For Multiple-Resolution Cross-Tabulation, we need first to resample the original rasters (50 m) at other spatial resolutions. In this case, we will resample our simulation at 100, 150 and 200 m, according to the procedure for the Save As…tool set out in the previous exercise (Exercise 2, Execution - Step 2). Once inside the tool, we fill in the required parameters: name of the raster to be sampled (Simulation CORINE) and spatial resolution (100 m).

Step 2

Once we have resampled the first map, we then repeat the procedure for the other spatial resolutions (150 and 200 m) and for the reference map. By the end, we should have 8 maps (4 simulations and 4 reference maps) at 4 spatial resolutions (50, 100, 150 and 200 m).

Step 3

With all these resampled maps, we can then carry out the Cross-Tabulation exercise at multiple resolutions. To do this, open the “Semi-Automatic Classification Plugin”, click on the “Postprocessing” tab and select Accuracy. Fill in the required parameters: raster to assess (Simulation CORINE 11 map at 50 m) and reference raster (CORINE 11 map at 50 m) (Fig. 24).

Fig. 24
figure 24

Exercise 3. Step 3. Semi-Automatic Classification plugin

Step 4

Repeat the same procedure for the other pairs of maps at 100, 150 and 200 m.

Results and Comments

After this function has been executed for each spatial resolution, QGIS will create an output map, a couple of matrixes and some statistical measures. All the tables and statistics can be consulted in the “output window” and all the results will be saved in the folder we selected earlier. For a detailed description of each of these results, please refer to the Sect. 1.

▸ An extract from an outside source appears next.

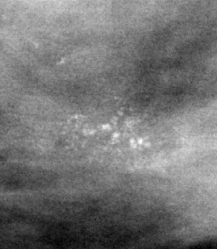
Cropped region of a digitized screen-film mammogram centred on a radiologist-marked abnormality, right breast, MLO view.
- Calcifications, morphology pleomorphic, distribution clustered; BI-RADS assessment category 4; subtlety rating 3 on a 1 (subtle) to 5 (obvious) scale; pathology (as recorded): benign.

The analysis of the matrixes at the different spatial resolutions shows no important differences between resolutions, and very similar results in all cases. In general, there is a high level of agreement between the simulation and the reference map, as studied above in the Sect. 1 when conducting the analysis at the original resolution of the modelling exercise.

If we take Overall Accuracy as a summary metric describing the similarity between the two maps, we can see that similarity is very high in all cases (Table 9). Only the exercise at 100 m shows a lower agreement rate. This may be due to multiple causes, but it does indicate that coarsening the spatial resolution of the simulation does not ensure higher levels of agreement between the simulated landscape and the reference landscape.

Table 9 Results from Exercise 3. Overall accuracies of the simulation, when assessed against a reference map, at four spatial resolutions: 50, 100, 150 and 200 m

We must also bear in mind the limitations for this exercise mentioned in the Sect. 1. Validating a simulation by cross-tabulating the simulated exercise with a reference map may be misleading. Most of the areas in both maps agree because most of the areas in the simulated landscape remain the same during the modelling period.

The best way to validate the changes modelled in our exercise is to focus exclusively on the simulated changes and on a map of reference showing the changes on the ground. In this case, the Multiple-Resolution exercise could provide very interesting insights, as agreement between simulated and reference changes may be higher at coarser spatial resolutions.